In the wake of the Kyle Tucker signing, MLB Owners will be pushing for a salary cap

Major League Baseball fans are fed up with the Dodgers’ spending, and the owners are fed up as well.

An anonymous source told Evan Drellich of The Athletic that MLB owners are going to do whatever it takes to push for a salary cap to be implemented after the 2026 season. Negotiations will have to wait until the conclusion of next season because that is when the current Collective Bargaining Agreement ends.

The owners’ urgency for a salary cap comes from anger towards the Dodgers and high amount of spending, most recently signing outfielder Kyle Tucker to a 4-year, $240 million contract.
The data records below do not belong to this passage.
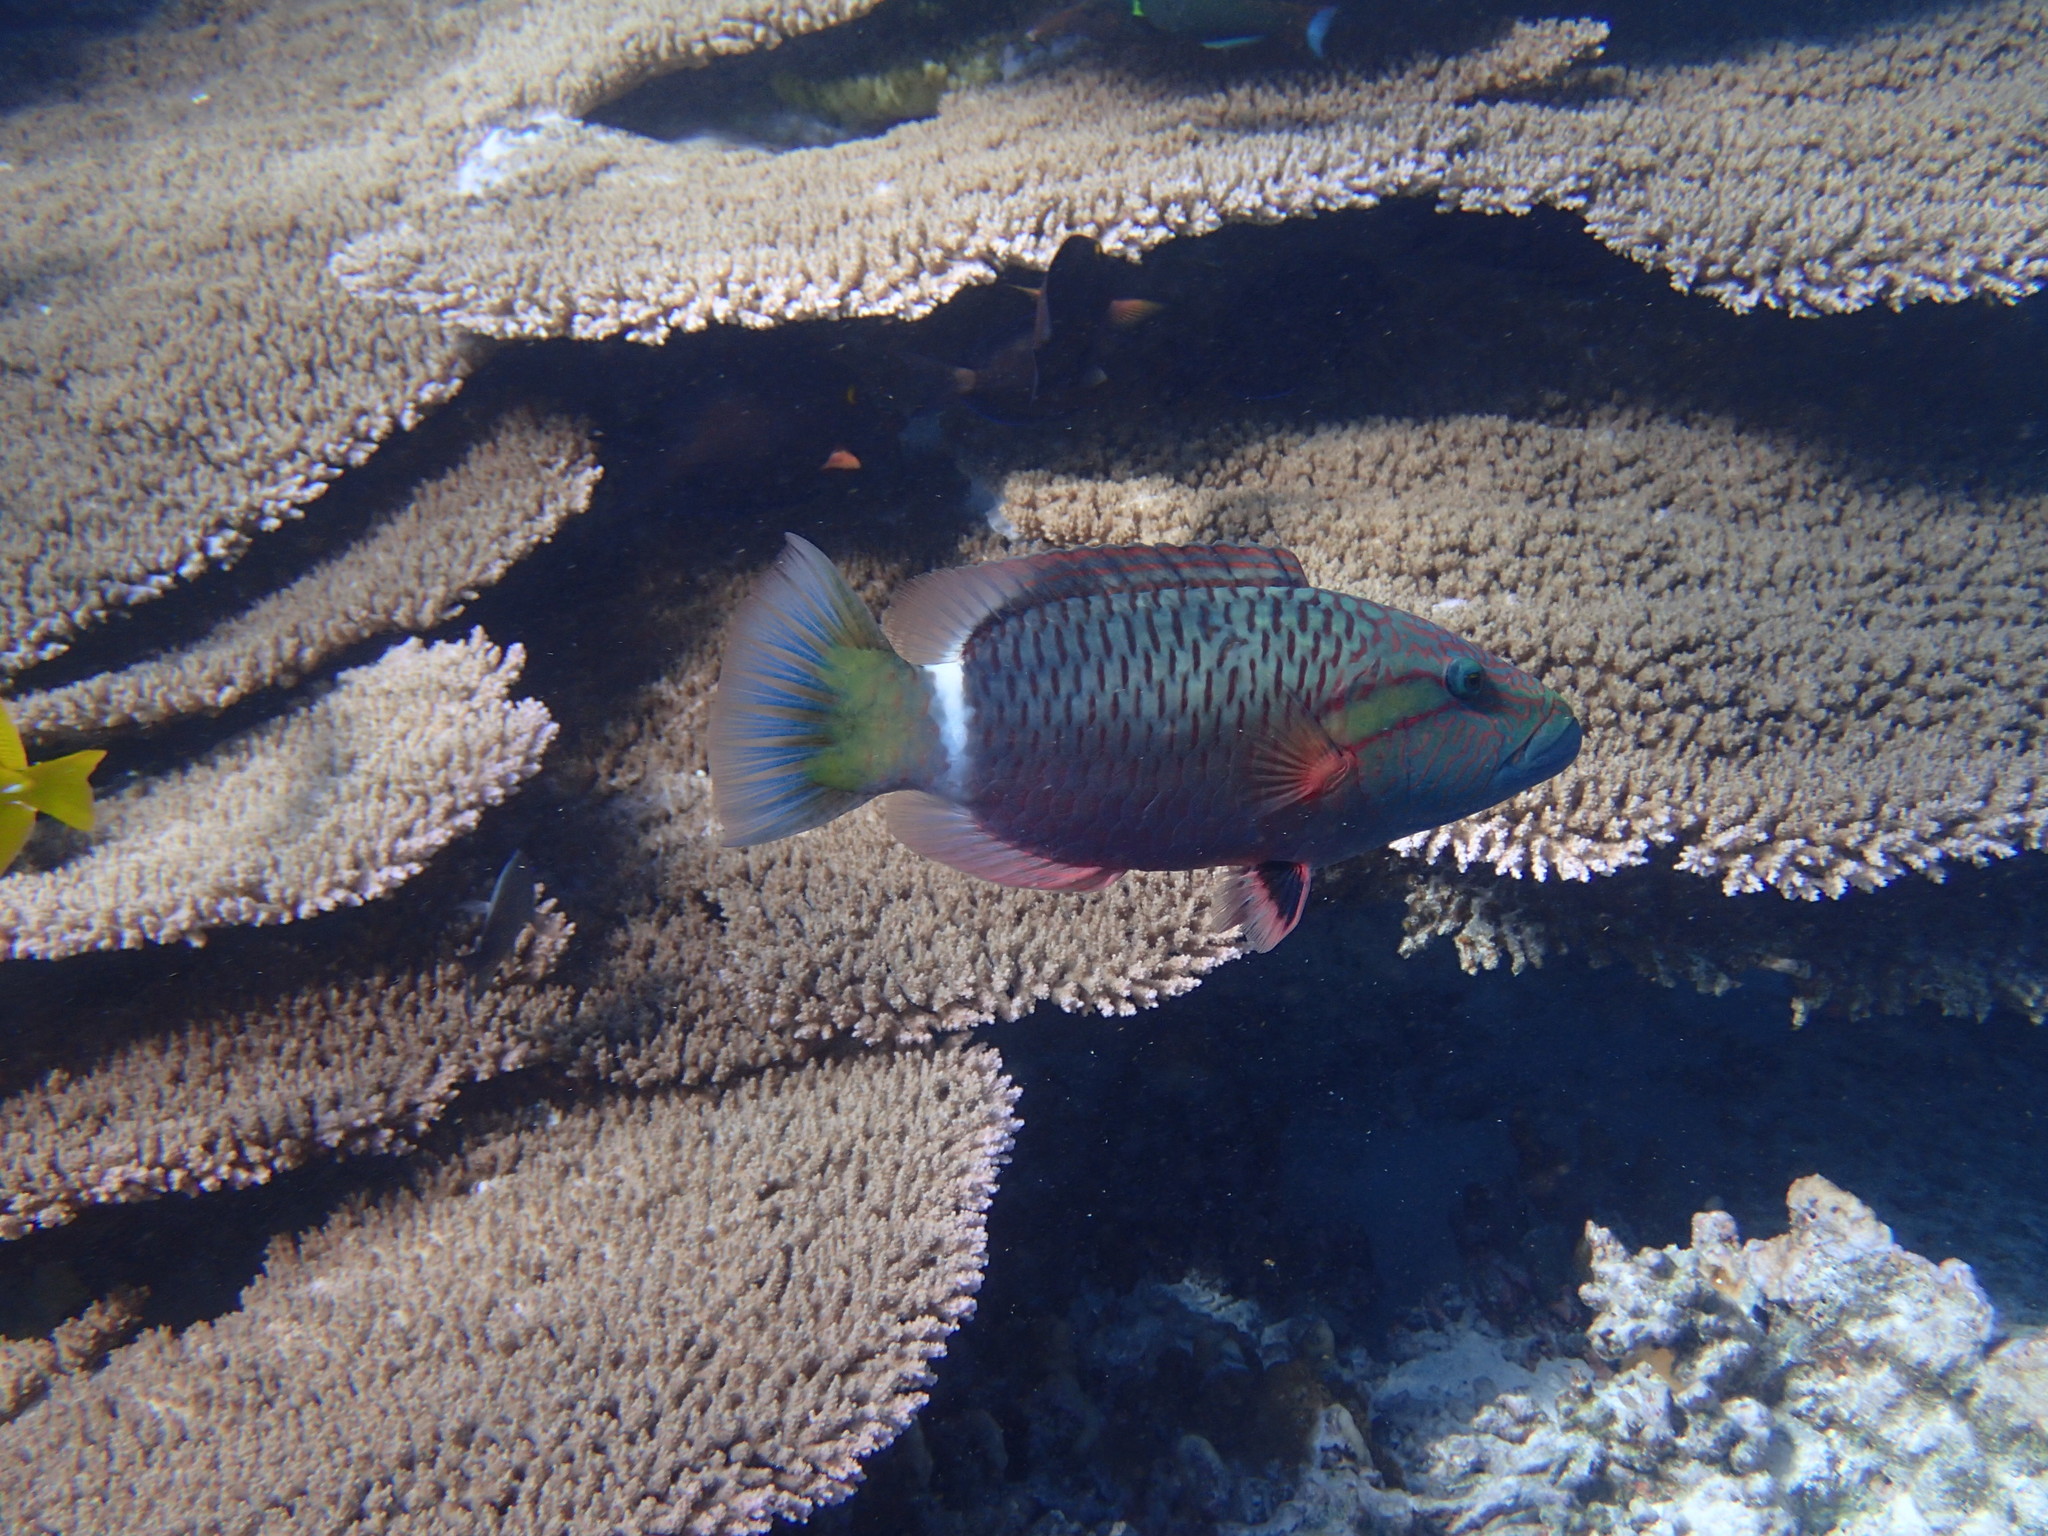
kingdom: Animalia
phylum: Chordata
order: Perciformes
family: Labridae
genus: Oxycheilinus
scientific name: Oxycheilinus unifasciatus
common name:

The Dodgers’ payroll for 2026 will be over $400 million. Only two other teams — the Mets and Yankees — have payrolls over $300 million, and seven teams have a payroll below $100 million.

BREAKING: It’s “a 100 percent certainty” that MLB owners will push for a salary cap after Kyle Tucker’s free agency agreement with the Los Angeles Dodgers, a source tells @EvanDrellich. pic.twitter.com/v3y5Kumr3Y

— The Athletic (@TheAthletic) January 20, 2026

The Tucker signing comes after the Dodgers have won the previous two World Series with the highest payroll in the sport. Other large contracts the Dodgers currently include: DH/P Shohei Ohtani, 10-year $700 million, RHP Yoshinobu Yamamoto $325 million, OF/SS Mookie Betts 12-year $365 million and LHP Blake Snell 5-year, $182 million.

Instead of a salary cap, MLB has a luxury tax with four thresholds where teams get penalized, whether that be paying a competitive balance tax or the team’s highest draft pick being lowered, depending on which threshold they surpassed and how many years over they’ve spent. This means if a team is willing to face these penalties, they can spend as much money as they want, which is what allows the Dodgers to spend as much as they have.

For a salary cap to be implemented, the owners and the MLB Players Association will need to negotiate it into the next CBA. The MLBPA has long publicly expressed disinterest in adding a salary cap.

“The issues that we see in the system we know can be addressed without a cap,” MLPA Executive Director Tony Clark said.

This isn’t the first time there’s been tension within MLB over a salary cap, as in 1994, MLB players went on strike Aug 12, 1994, primarily in protest of the owners wanting a salary cap to be added to the next CBA. The remainder of the season and postseason were cancelled, making it the first time since 1904 that a World Series was not played.

“Players and fans want a full season of competitive baseball,” MLBPA said in a statement to The Athletic. “The league and owners say they want to avoid missing games but at the same time they appear to be dead-set on trying to force players into a system that, the last time they proposed it, led to the most missed games ever and a cancelled World Series.”

Many fans are speculating that the fight over a salary cap between the owners and the MLBPA will cause another lockout. The most recent MLB work stoppage came after the previous CBA ran out in December 2021, as that lockout lasted from December 2, 2021, until March 10, 2022, and did not result in any games being cancelled. Only time will tell if there will be another lockout or if both sides can come to an agreement while avoiding a work stoppage.